Canine physical therapy has been around for a couple decades, but has grown rapidly in the last 3-5 years. Francisco Maia, a physical therapist specialist in canine rehabilitation, talks with us at CSM about this fast-growing and rewarding field.
Maia was certified for canine physical therapy at the Canine Rehabilitation Institute, which offers courses in Florida and Colorado. For the first couple years of his career, he worked in a veterinarian’s office, helping to rehabilitate dogs with a range of conditions, from orthopedic to neurological issues.
Maia noticed a demand for mobile canine rehabilitation practices, so six months ago he started his own company, K9PT, which serves the Chicago area. Many pet owners find it difficult to get their dogs to a veterinary clinic for rehabilitation. A lot of dogs get too excitable and anxious in a clinical setting, which offsets the benefits they’d receive from rehabilitation. Maia started K9PT to tap into an emerging market of people who seek at-home physical therapy for their dogs.

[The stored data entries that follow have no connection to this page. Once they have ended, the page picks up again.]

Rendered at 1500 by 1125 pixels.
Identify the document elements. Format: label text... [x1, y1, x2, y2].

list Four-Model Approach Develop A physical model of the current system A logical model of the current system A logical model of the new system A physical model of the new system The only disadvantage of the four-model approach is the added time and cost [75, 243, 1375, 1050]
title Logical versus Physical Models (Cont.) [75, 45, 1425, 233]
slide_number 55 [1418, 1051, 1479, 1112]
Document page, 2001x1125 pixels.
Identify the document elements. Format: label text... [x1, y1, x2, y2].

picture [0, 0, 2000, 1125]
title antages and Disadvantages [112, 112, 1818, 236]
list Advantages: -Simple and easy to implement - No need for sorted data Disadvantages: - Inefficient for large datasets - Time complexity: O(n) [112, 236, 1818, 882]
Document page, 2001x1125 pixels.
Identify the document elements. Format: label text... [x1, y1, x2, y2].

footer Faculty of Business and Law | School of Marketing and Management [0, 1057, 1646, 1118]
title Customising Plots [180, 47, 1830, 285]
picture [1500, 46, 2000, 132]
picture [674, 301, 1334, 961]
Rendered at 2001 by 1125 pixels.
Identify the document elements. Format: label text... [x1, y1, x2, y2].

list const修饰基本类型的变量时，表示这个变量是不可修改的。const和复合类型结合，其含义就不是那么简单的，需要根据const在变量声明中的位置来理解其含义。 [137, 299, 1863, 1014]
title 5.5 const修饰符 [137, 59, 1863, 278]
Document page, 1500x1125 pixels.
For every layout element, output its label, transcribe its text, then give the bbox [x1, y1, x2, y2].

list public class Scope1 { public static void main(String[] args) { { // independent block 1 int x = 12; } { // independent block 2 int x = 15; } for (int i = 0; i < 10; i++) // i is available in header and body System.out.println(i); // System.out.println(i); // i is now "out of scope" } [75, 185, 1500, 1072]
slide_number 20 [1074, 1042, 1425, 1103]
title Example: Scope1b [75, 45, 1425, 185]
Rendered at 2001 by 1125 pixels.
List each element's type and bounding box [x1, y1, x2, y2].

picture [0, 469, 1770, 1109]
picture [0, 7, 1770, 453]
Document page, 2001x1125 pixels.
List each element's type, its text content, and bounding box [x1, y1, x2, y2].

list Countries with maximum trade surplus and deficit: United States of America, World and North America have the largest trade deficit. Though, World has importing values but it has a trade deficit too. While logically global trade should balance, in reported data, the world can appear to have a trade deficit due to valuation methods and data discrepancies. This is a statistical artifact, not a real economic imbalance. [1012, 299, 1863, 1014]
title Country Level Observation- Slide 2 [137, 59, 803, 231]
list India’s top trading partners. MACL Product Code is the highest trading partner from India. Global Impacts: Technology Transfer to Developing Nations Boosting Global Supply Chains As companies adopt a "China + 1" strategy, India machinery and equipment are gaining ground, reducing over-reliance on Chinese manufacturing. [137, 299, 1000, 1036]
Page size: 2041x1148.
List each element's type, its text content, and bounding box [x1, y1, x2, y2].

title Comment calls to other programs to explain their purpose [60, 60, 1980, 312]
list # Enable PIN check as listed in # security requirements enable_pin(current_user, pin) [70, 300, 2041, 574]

For physical therapists looking to branch into canine rehabilitation, it’s not as difficult as one might think, and PT’s are at an advantage when it comes to breaking into the field. While physical therapists will have to learn the anatomy and physiology of dogs, and go through the same certification courses as veterinarians who do canine rehabilitation, Maia says it’s often easier for physical therapists to grasp the concept of canine rehabilitation as they already have a background in physical therapy.
When it comes to succeeding in your chosen profession, Maia offers some words of advice. “Find your passion, find what you really want to do and just dive into it,” he says. “Once you find that, not only will you be happy, but financial concerns are gonna go away. The money’s going to follow what you’re really interested in doing.”